[Dataset entries]
-=-=-=-=-

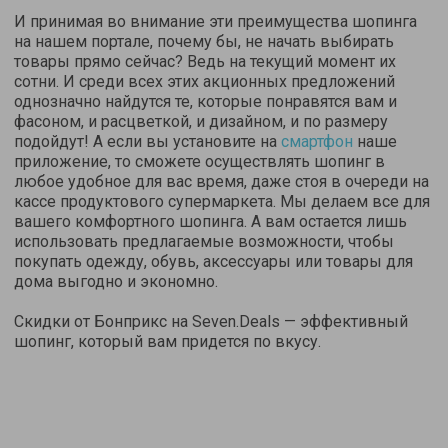
И принимая во внимание эти преимущества шопинга
на нашем портале, почему бы, не начать выбирать
товары прямо сейчас? Ведь на текущий момент их
сотни. И среди всех этих акционных предложений
однозначно найдутся те, которые понравятся вам и
фасоном, и расцветкой, и дизайном, и по размеру
подойдут! А если вы установите на
смартфон
наше
приложение, то сможете осуществлять шопинг в
любое удобное для вас время, даже стоя в очереди на
кассе продуктового супермаркета. Мы делаем все для
вашего комфортного шопинга. А вам остается лишь
использовать предлагаемые возможности, чтобы
покупать одежду, обувь, аксессуары или товары для
дома выгодно и экономно.
Скидки от Бонприкс на Seven.Deals — эффективный
шопинг, который вам придется по вкусу.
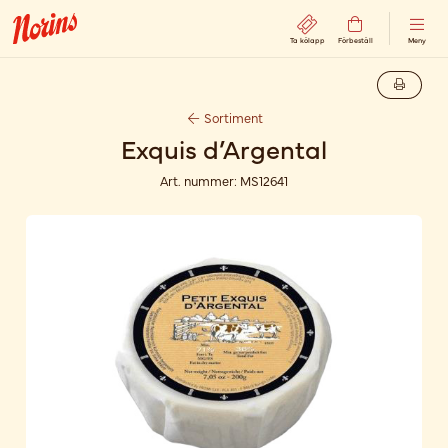
Ta kölapp
Förbeställ
Meny
Sortiment
Exquis d’Argental
Art. nummer:
MS12641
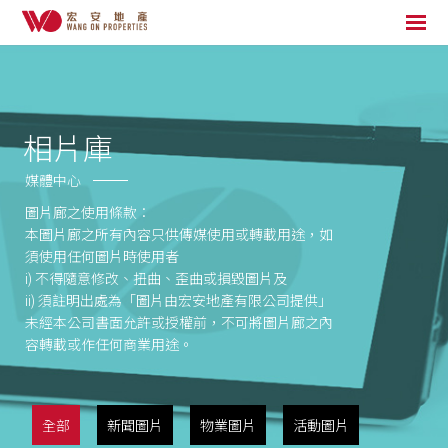
相片庫
媒體中心
圖片廊之使用條款：
本圖片廊之所有內容只供傳媒使用或轉載用途，如
須使用任何圖片時使用者
i) 不得隨意修改、扭曲、歪曲或損毀圖片及
ii) 須註明出處為「圖片由宏安地產有限公司提供」
未經本公司書面允許或授權前，不可將圖片廊之內
容轉載或作任何商業用途。
全部
新聞圖片
物業圖片
活動圖片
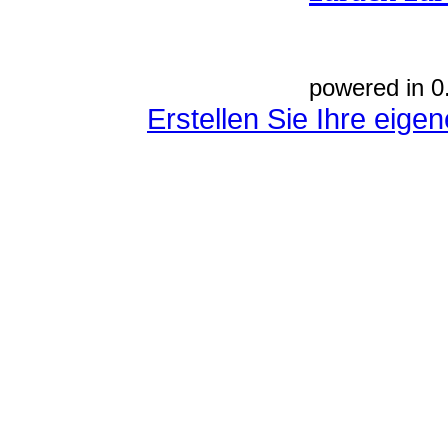
powered in 0
Erstellen Sie Ihre eig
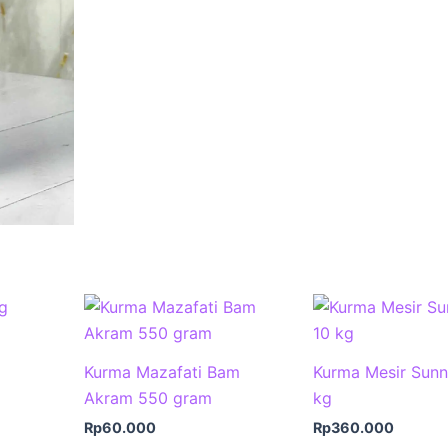
Rp140
Kurma Mazafati Bam
Kurma Mesir Sunn
Akram 550 gram
kg
Rp
60.000
Rp
360.000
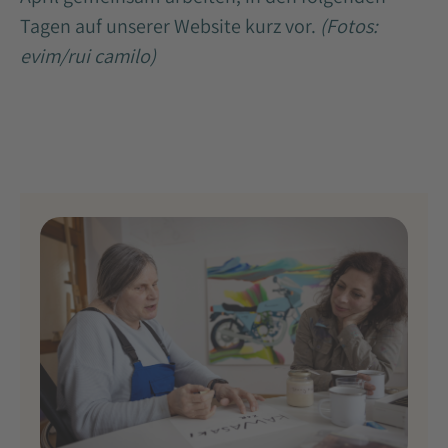
Tagen auf unserer Website kurz vor.
(Fotos:
evim/rui camilo)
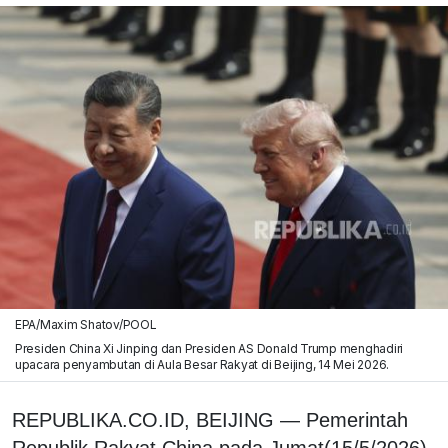
EPA/Maxim Shatov/POOL
Presiden China Xi Jinping dan Presiden AS Donald Trump menghadiri
upacara penyambutan di Aula Besar Rakyat di Beijing, 14 Mei 2026.
REPUBLIKA.CO.ID, BEIJING — Pemerintah
Republik Rakyat China pada Jumat(15/5/2026)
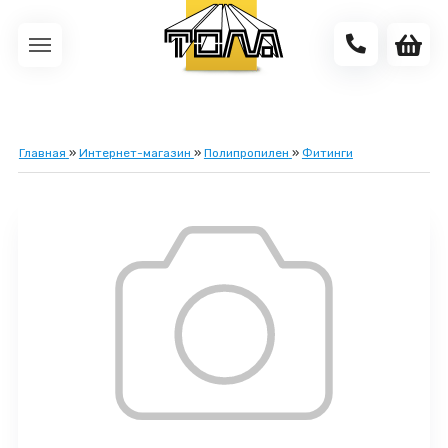
Главная
»
Интернет-магазин
»
Полипропилен
»
Фитинги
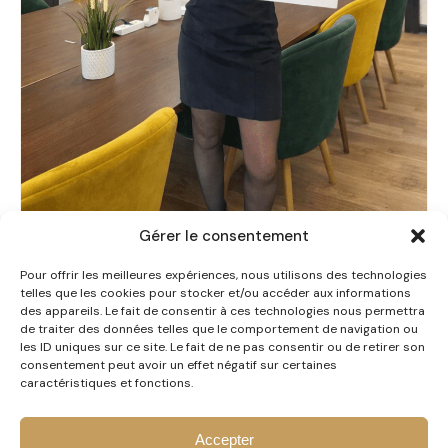
Gérer le consentement
Pour offrir les meilleures expériences, nous utilisons des technologies
telles que les cookies pour stocker et/ou accéder aux informations
UNCATEGORIZED
🚨C’est officiel🚨
des appareils. Le fait de consentir à ces technologies nous permettra
de traiter des données telles que le comportement de navigation ou
06 mai 2026
·
1 min de lecture
les ID uniques sur ce site. Le fait de ne pas consentir ou de retirer son
LIRE L'ARTICLE
consentement peut avoir un effet négatif sur certaines
caractéristiques et fonctions.
Accepter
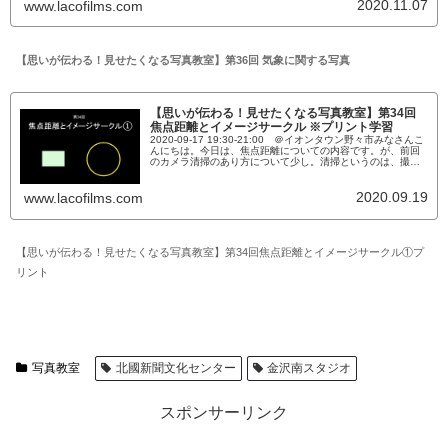
2020.11.07
www.lacofilms.com
いうかまあ、気象現象の一部を紹介したいと思います。虹と
か、そういうものです。私たちは、地球...
【思いが伝わる！見せたくなる写真教室】第36回 気象に関する写真
【思いが伝わる！見せたくなる写真教室】第34回
焦点距離とイメージサークル ※プリント学習
2020-09-17 19:30-21:00 ＠イオンタウン野々市みなさんこ
んにちは。今日は、焦点距離についての内容です。が、前回
のカメラ清掃のあり方について少し。清掃というのは、撮影
テクニックと同じでなかなか難しいんです。前回のblogのほ
うに詳しく書いておきましたのでしっかり復習をしたい方
は、そちらをご覧ください。大切な部分なので。自力でどう
2020.09.19
www.lacofilms.com
にもならない方は、先生に頼んでくださいね。レンズを点...
【思いが伝わる！見せたくなる写真教室】第34回焦点距離とイメージサークル①プ
リント
写真教室
北國新聞文化センター
金沢南スタジオ
スポンサーリンク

-=-=-=-=-

Task description: Nothing but the lines from the start of the records through the line holding "кассе продуктового супермаркета." should be printed, exactly as written and with the pictures left out.

Answer for the task:
И принимая во внимание эти преимущества шопинга
на нашем портале, почему бы, не начать выбирать
товары прямо сейчас? Ведь на текущий момент их
сотни. И среди всех этих акционных предложений
однозначно найдутся те, которые понравятся вам и
фасоном, и расцветкой, и дизайном, и по размеру
подойдут! А если вы установите на
смартфон
наше
приложение, то сможете осуществлять шопинг в
любое удобное для вас время, даже стоя в очереди на
кассе продуктового супермаркета. Мы делаем все для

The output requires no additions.